Arker and Domain companies announced yesterday that they had signed a lease with the city Health and Hospitals Corp.(HHC) after three years of planning and after securing the financing necessary to convert the historic nurses residence on the campus of Sea View Hospital Rehabilitation Center and Home into 104 apartments for seniors with incomes ranging from $30,000 for an individual up to $102,000 for a couple.

The 94-year-old Spanish Mission-style dormitory housed nurses who cared for tuberculosis patients at Sea View in the early years of the last century. Its conversion is the first phase of senior housing planned for the city-owned Sea View campus in the wooded Greenbelt. Another developer plans to build more than 300 condominiums for seniors on an adjacent 15-acre site.

The proposed Park Lane apartments will include laundry and housekeeping services and at least one meal a day, said Matt Schwartz, a principal in Domain Companies. He said the project should be complete late next year.

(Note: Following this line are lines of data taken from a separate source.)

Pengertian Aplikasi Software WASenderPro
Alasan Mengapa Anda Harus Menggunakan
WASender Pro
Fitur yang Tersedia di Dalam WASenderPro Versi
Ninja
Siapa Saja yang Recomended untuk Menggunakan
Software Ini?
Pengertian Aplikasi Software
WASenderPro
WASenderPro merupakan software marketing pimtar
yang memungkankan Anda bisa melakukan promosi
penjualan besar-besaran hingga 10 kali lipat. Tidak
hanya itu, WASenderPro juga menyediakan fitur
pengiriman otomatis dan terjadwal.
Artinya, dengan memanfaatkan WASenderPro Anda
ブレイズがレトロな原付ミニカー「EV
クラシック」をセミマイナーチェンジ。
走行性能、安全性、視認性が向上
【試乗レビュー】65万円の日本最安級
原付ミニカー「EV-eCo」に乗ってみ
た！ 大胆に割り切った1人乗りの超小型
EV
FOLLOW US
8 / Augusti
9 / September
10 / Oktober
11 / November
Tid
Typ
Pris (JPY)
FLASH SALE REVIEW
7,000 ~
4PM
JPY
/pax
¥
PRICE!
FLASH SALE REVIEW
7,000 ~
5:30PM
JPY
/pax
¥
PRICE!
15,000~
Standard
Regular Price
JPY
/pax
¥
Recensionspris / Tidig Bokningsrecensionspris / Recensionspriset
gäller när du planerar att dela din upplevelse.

“What’s unique about this project is the flexibility in terms of what we are providing,” said Schwartz. “It’s true independent living and people can really come here and create their own lifestyle.”

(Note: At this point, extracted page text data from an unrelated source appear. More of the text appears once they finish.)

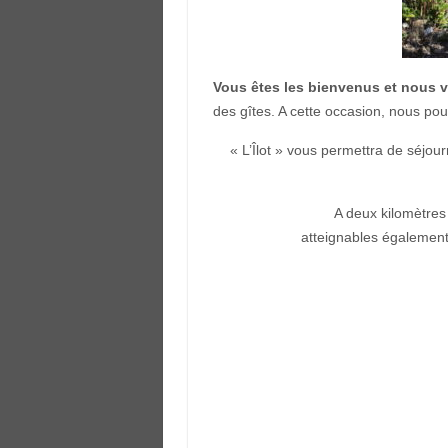
Vous êtes les bienvenus et nous v
des gîtes. A cette occasion, nous po
« L’Îlot » vous permettra de séjou
A deux kilomètres
atteignables égalemen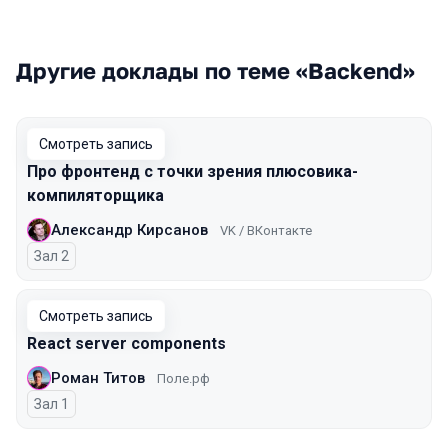
Другие доклады по теме «Backend»
Смотреть запись
Про фронтенд с точки зрения плюсовика-
компиляторщика
Александр Кирсанов
VK / ВКонтакте
Зал 2
Смотреть запись
React server components
Роман Титов
Поле.рф
Зал 1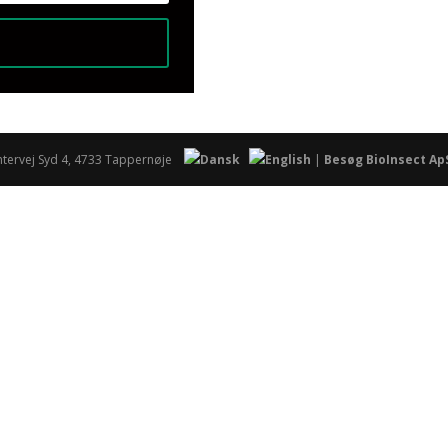
n­ter­vej Syd 4, 4733 Tappernøje
|
Besøg BioInsect Ap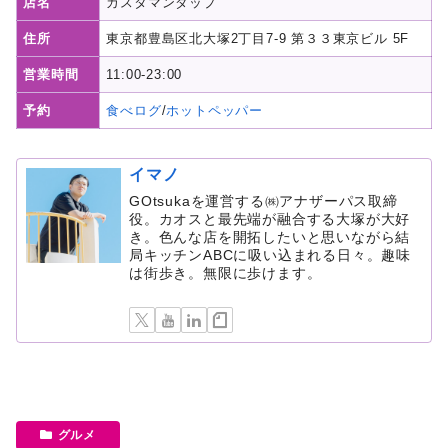
店名
カスタマンダップ
住所
東京都豊島区北大塚2丁目7-9 第３３東京ビル 5F
営業時間
11:00-23:00
予約
食べログ
/
ホットペッパー
イマノ
GOtsukaを運営する㈱アナザーパス取締
役。カオスと最先端が融合する大塚が大好
き。色んな店を開拓したいと思いながら結
局キッチンABCに吸い込まれる日々。趣味
は街歩き。無限に歩けます。
グルメ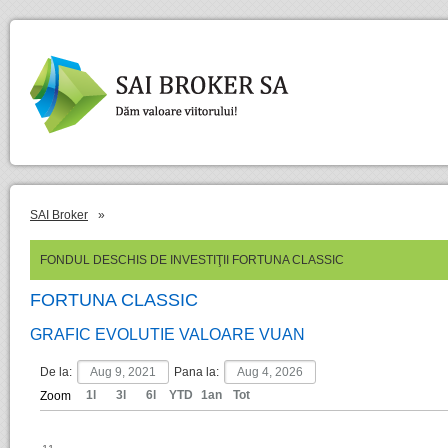
SAI Broker
»
FONDUL DESCHIS DE INVESTIŢII FORTUNA CLASSIC
FORTUNA CLASSIC
GRAFIC EVOLUTIE VALOARE VUAN
De la:
Pana la:
1l
3l
6l
YTD
1an
Tot
Zoom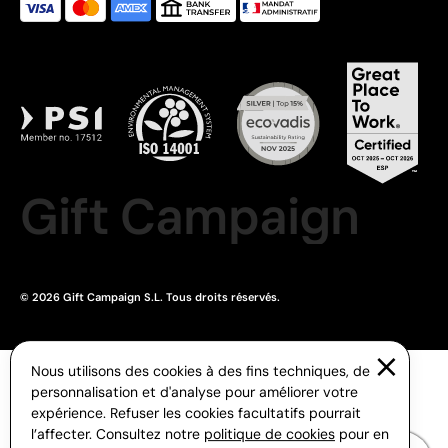
Gift Campaign
© 2026 Gift Campaign S.L. Tous droits réservés.
Nous utilisons des cookies à des fins techniques, de
personnalisation et d'analyse pour améliorer votre
expérience. Refuser les cookies facultatifs pourrait
l’affecter. Consultez notre
politique de cookies
pour en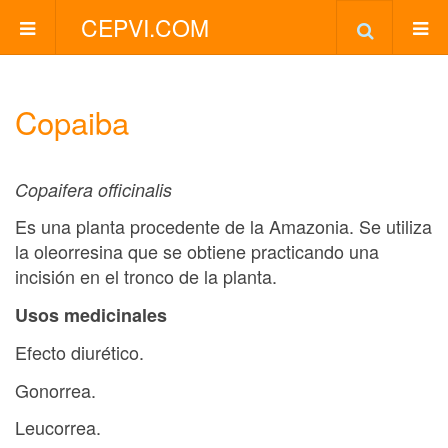
CEPVI.COM
Copaiba
Copaifera officinalis
Es una planta procedente de la Amazonia. Se utiliza
la oleorresina que se obtiene practicando una
incisión en el tronco de la planta.
Usos medicinales
Efecto diurético.
Gonorrea.
Leucorrea.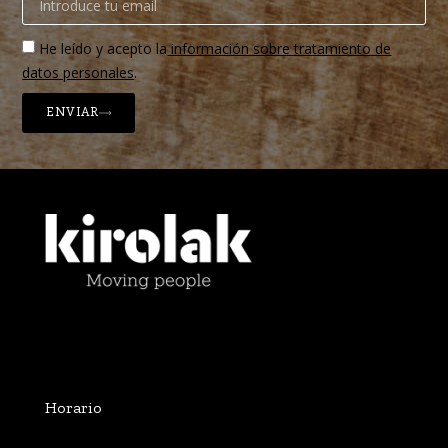
He leído y acepto la
información sobre tratamiento de
datos personales
.
ENVIAR
Horario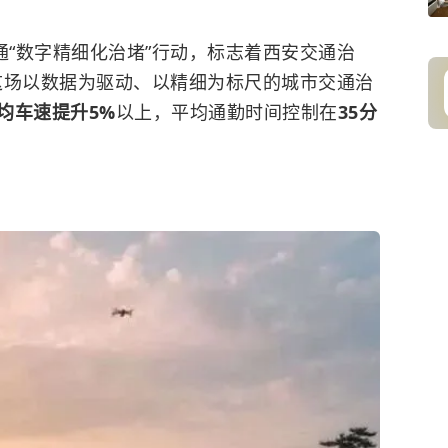
通“数字精细化治堵”行动，标志着西安交通治
。这场以数据为驱动、以精细为标尺的城市交通治
均车速提升5%
以上，平均通勤时间控制在
35分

Schwartz said the rentals also are unique in that they will accommodate people with a broad mix of income. Typically, subsidized senior housing on the Island has been targeted to very-low-income seniors. A total of 51 apartments at Park Lane will be reserved for people with low to moderate incomes. Of that block of 51 units, studios will rent for $744 a month, one bedrooms, $797, and two-bedrooms, $957. Seniors who qualify for those apartments can’t make more than $30,000 as an individual or $34,000 a couple.

The remaining 52 apartments will be open to seniors with much higher incomes, including singles making no more than $89,000 a year and couples making up to $102,000. Rents for people within those income limits will range from $1,330 for a one-bedroom apartment to $1,590 for a two-bedroom.

Councilman James Oddo (R-Mid-Island/Brooklyn) said it was difficult to find additional funding to create market-rate housing for seniors at Park Lane.

“It’s easy to draw down subsidies when it’s (housing) for low-income people,” he said. “The rallying cry has been middle class, middle income, and the way I’ve always defined that is using my parents – city workers, city pension. What is being built for them? I wanted a portion of this project to be market-rate, so people like my parents could live there.”

Oddo, who contributed $2 million to the project, credited the Bloomberg administration with pledging another $6 million. He also praised Thomas Matteo, the former director of Sea View Hospital and now borough historian, for being the first to push a vision of senior housing at the campus.

Arker and Domain signed a 99-year lease with HHC for the land. Under the terms of the lease, the developer pays no rent for the first 18 years of the 99-year lease. After that, rents kick in and ramp up based on a formula for how the property is renting.

Thirty million dollars in funding for the project comes from a variety of sources, including tax credits, abatements, city dollars and loans. Bank of America provided a $5.2 million construction loan and Centerline Capital another $14.6 million though the sale of housing tax credits.